Катя запуталась. Она быстро простила Алекса – так прощают только любя. Ничего не могла вспомнить плохого, кроме недолгого чувства страха. Там, в деревенской избе, с чужим человеком ей было комфортнее, чем дома с мужем. Надежнее, безопаснее.
Не понимала только одного – за что ее хотели убить? Кому она мешает?
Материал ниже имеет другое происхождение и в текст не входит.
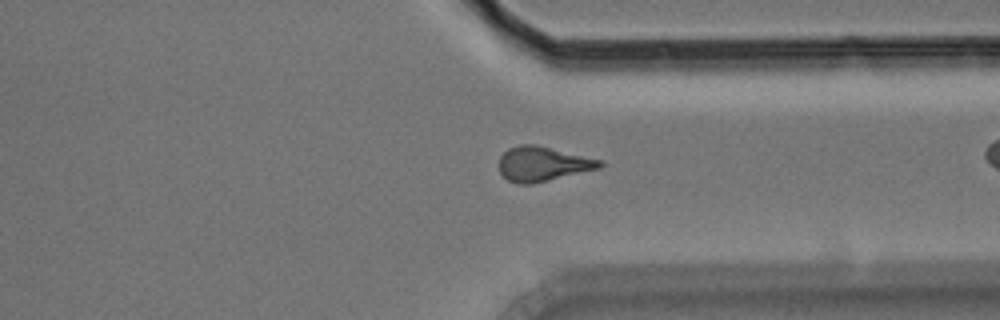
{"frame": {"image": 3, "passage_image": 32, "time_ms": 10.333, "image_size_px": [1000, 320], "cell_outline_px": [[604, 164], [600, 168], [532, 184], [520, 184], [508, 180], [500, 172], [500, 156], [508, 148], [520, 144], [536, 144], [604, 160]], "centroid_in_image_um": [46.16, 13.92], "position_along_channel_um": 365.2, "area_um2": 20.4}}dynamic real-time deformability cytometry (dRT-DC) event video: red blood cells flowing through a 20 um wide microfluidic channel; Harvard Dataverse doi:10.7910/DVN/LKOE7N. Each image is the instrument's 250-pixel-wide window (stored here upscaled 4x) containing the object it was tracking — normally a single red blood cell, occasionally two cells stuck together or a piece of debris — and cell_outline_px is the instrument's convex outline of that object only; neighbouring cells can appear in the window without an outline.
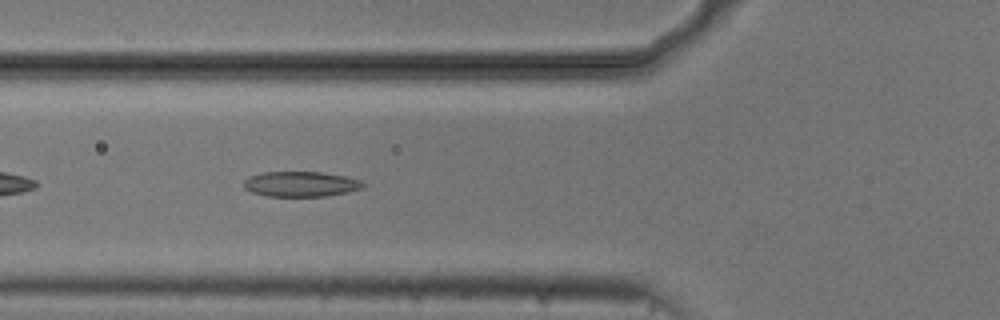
{"species": "common noctule bat (a hibernating species)", "species_latin": "Nyctalus noctula", "temperature_condition": "cold", "stored_images_in_passage": 40, "camera_frame_rate_fps": 3000, "um_per_image_px": 0.085, "animal": {"sex": "male", "body_mass_g": 20.5, "forearm_length_mm": 52.5}, "frame": {"image": 1, "passage_image": 6, "time_ms": 1.667, "image_size_px": [1000, 320], "cell_outline_px": [[368, 184], [364, 188], [348, 192], [324, 196], [264, 196], [252, 192], [244, 188], [244, 180], [248, 176], [264, 172], [320, 172], [344, 176], [360, 180]], "centroid_in_image_um": [25.58, 15.65], "position_along_channel_um": 100.2, "area_um2": 17.63}}
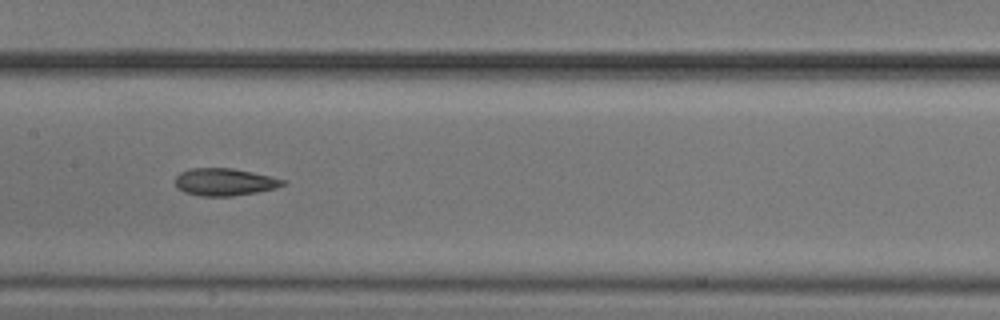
{"frame": {"image": 2, "passage_image": 13, "time_ms": 4.0, "image_size_px": [1000, 320], "cell_outline_px": [[288, 184], [276, 188], [256, 192], [232, 196], [200, 196], [184, 192], [176, 184], [176, 176], [180, 172], [192, 168], [232, 168], [252, 172], [288, 180]], "centroid_in_image_um": [19.14, 15.46], "position_along_channel_um": 188.3, "area_um2": 17.17}}
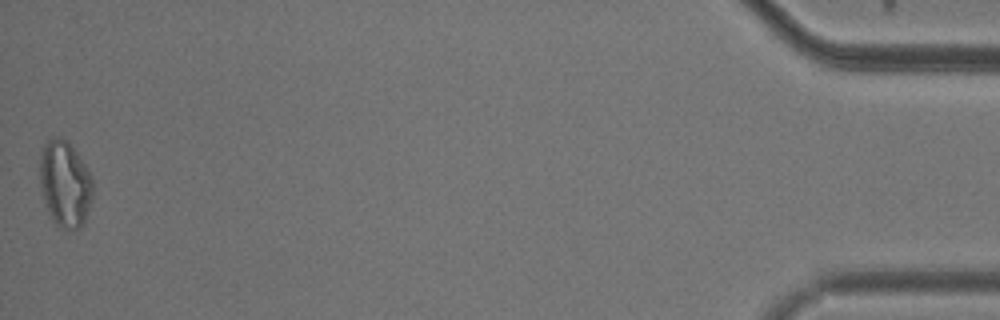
{"frame": {"image": 3, "passage_image": 40, "time_ms": 13.0, "image_size_px": [1000, 320], "cell_outline_px": [[92, 196], [84, 224], [80, 228], [60, 228], [52, 220], [44, 204], [40, 184], [40, 156], [44, 144], [48, 136], [60, 136], [68, 140], [92, 176]], "centroid_in_image_um": [5.5, 15.59], "position_along_channel_um": 429.7, "area_um2": 26.88}, "authors_computed_cell_mechanics": {"area_um2": 17.6868, "velocity_mm_per_s": 3.7363, "shape_relaxation_time_tau1_ms": 5.2436, "shape_relaxation_time_tau2_ms": 4.8017, "deformation_change_tau1": 0.132, "deformation_change_tau2": 0.1297}}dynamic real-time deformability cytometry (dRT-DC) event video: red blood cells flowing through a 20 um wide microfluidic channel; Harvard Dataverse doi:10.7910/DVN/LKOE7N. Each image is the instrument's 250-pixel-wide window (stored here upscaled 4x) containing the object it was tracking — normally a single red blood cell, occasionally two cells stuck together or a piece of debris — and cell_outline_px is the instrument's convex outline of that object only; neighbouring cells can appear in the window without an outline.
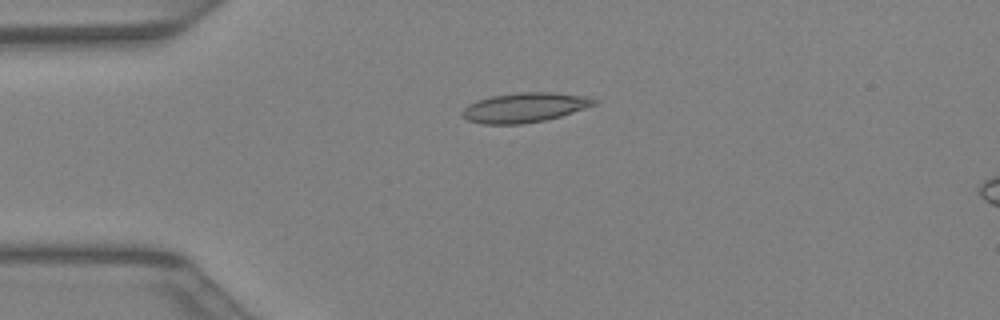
{"species": "Egyptian fruit bat (a non-hibernating species)", "species_latin": "Rousettus aegyptiacus", "temperature_condition": "warm", "stored_images_in_passage": 41, "camera_frame_rate_fps": 3000, "um_per_image_px": 0.085, "animal": {"sex": "female"}, "frame": {"image": 1, "passage_image": 10, "time_ms": 3.0, "image_size_px": [1000, 320], "cell_outline_px": [[600, 100], [596, 104], [560, 116], [544, 120], [524, 124], [484, 124], [468, 120], [460, 116], [460, 112], [468, 104], [476, 100], [492, 96], [520, 92], [552, 92], [588, 96]], "centroid_in_image_um": [44.58, 9.13], "position_along_channel_um": 40.4, "area_um2": 22.89}}
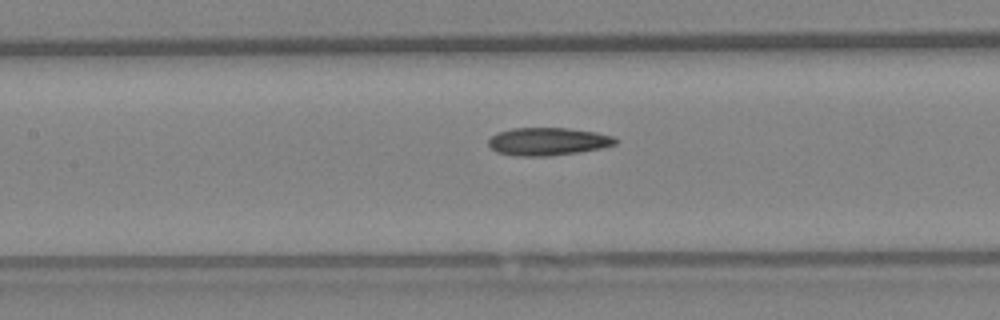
{"frame": {"image": 2, "passage_image": 19, "time_ms": 6.0, "image_size_px": [1000, 320], "cell_outline_px": [[620, 140], [616, 144], [600, 148], [580, 152], [548, 156], [520, 156], [496, 152], [488, 144], [488, 140], [492, 136], [500, 132], [512, 128], [568, 128], [596, 132], [612, 136]], "centroid_in_image_um": [46.6, 12.02], "position_along_channel_um": 160.8, "area_um2": 20.52}}
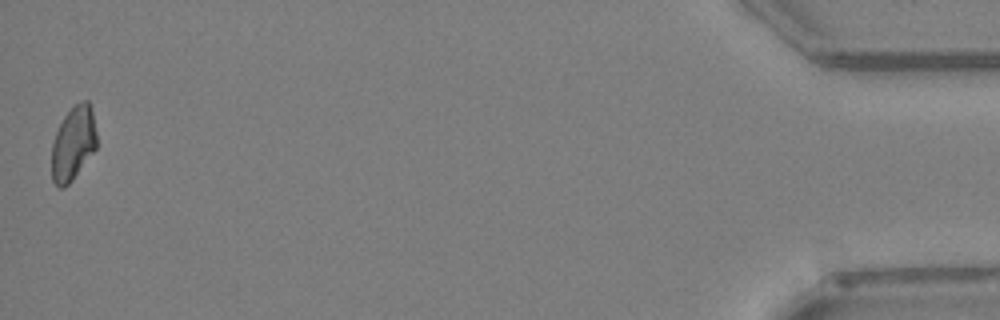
{"frame": {"image": 3, "passage_image": 41, "time_ms": 13.333, "image_size_px": [1000, 320], "cell_outline_px": [[96, 148], [72, 180], [64, 188], [60, 188], [52, 180], [52, 144], [56, 132], [64, 116], [76, 104], [84, 100], [88, 100], [92, 112], [96, 132]], "centroid_in_image_um": [6.21, 12.2], "position_along_channel_um": 429.0, "area_um2": 19.07}}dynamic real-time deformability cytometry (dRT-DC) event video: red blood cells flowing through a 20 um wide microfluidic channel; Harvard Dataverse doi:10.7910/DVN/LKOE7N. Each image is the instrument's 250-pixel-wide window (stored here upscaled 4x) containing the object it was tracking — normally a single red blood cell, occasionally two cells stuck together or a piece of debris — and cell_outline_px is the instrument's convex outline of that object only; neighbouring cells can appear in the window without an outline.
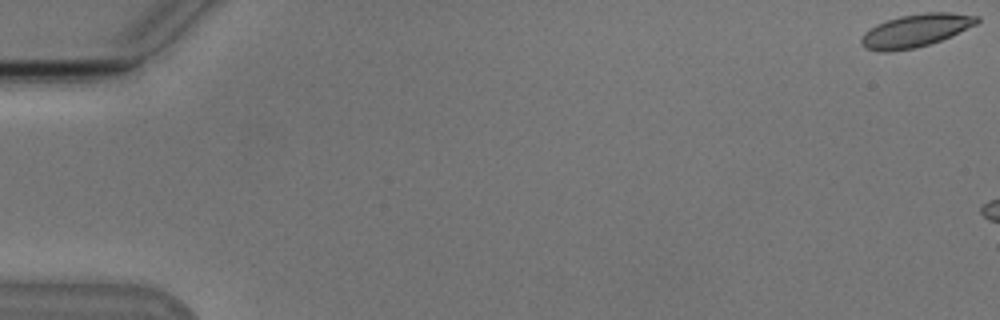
{"species": "Egyptian fruit bat (a non-hibernating species)", "species_latin": "Rousettus aegyptiacus", "temperature_condition": "cold", "stored_images_in_passage": 11, "camera_frame_rate_fps": 3000, "um_per_image_px": 0.085, "animal": {"sex": "male"}, "frame": {"image": 1, "passage_image": 1, "time_ms": 0.0, "image_size_px": [1000, 320], "cell_outline_px": [[980, 20], [976, 24], [940, 40], [916, 48], [888, 52], [880, 52], [864, 48], [860, 44], [860, 40], [864, 32], [876, 24], [900, 16], [924, 12], [952, 12], [980, 16]], "centroid_in_image_um": [77.79, 2.6], "position_along_channel_um": 7.2, "area_um2": 22.2}}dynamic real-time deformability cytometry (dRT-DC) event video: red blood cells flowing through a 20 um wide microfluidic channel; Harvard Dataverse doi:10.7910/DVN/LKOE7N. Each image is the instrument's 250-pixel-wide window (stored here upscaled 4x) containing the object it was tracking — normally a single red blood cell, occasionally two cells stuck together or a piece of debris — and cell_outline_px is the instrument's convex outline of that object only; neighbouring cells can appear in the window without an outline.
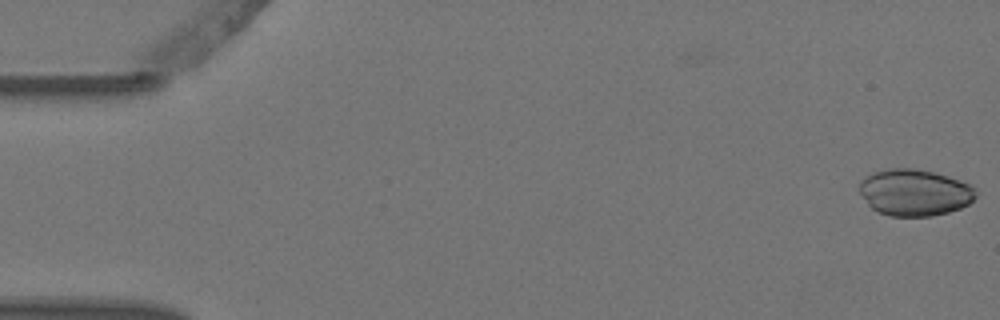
{"species": "Egyptian fruit bat (a non-hibernating species)", "species_latin": "Rousettus aegyptiacus", "temperature_condition": "warm", "stored_images_in_passage": 7, "camera_frame_rate_fps": 3000, "um_per_image_px": 0.085, "animal": {"sex": "female"}, "frame": {"image": 1, "passage_image": 1, "time_ms": 0.0, "image_size_px": [1000, 320], "cell_outline_px": [[976, 196], [968, 204], [960, 208], [948, 212], [932, 216], [892, 216], [880, 212], [872, 208], [868, 204], [860, 192], [860, 180], [872, 172], [888, 168], [912, 168], [936, 172], [948, 176], [968, 184], [976, 192]], "centroid_in_image_um": [77.72, 16.35], "position_along_channel_um": 7.3, "area_um2": 31.44}}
Что отец живет в Польше, ей рассказали Лыков и следователь Борин. Лыков говорил, Борин кивал. Она виду не подала, что имя отца, да и то, что эмигрировал он давно из страны, знает – письма московской подруги матери прочла еще школьницей. Прочесть – прочла, а найти отца и не мечтала. Уехал, да еще с женой, значит – не нужна ему дочь. Что ж навязываться? Лишь маму Веру беспокоить, а ей и так забот хватало. Потом поездки, концерты, репетиции и все разрастающаяся семья. Совсем о нем забыла. Если бы не смерть девушки… сестры то есть – никогда бы и не вспоминала, что есть такой – Казимир Хмелевский. А теперь слушала Лыкова и понять пыталась – зачем тот настаивает на ее общении с ним? Не было этого человека в ее жизни – и не нужно. Промолчала в ответ… А потом как-то незаметно Лыков отошел, Борин стал задавать ей вопросы. Об Алексе. Осторожно, не давя. Поняла – ищут его, даже не зная, кто такой, ищут как похитителя. Что она могла сказать? «Не виноват он! Ему меня заказали! А он не стал убивать, понимаете вы?!» – вырвалось на одном дыхании, думала – поймет ее Борин. Лыков закашлялся возмущенно. «Катя!!!» – крикнул, укоряя. Ничего не понял… Она на Борина смотрела жадно, требовательно. От него зависела жизнь Алекса, точно знала. «Катя, вы должны понять, что он опасен! И помочь нам. Он может вернуться…» – произнес вкрадчиво, вроде бы с сочувствием. От одной только мелькнувшей быстро мысли, что сможет его хоть разок еще увидеть, сердце екнуло радостно, но тут же в себя пришла. «Нет, он уехал. Не вернется!» – сказала твердо, отворачиваясь – разговор окончен! Оба вздохнули тяжко – и Борин, и Лыков. «А цвет машины? Номер?» – «Не разглядела! Не помню!» – разозлилась тут же.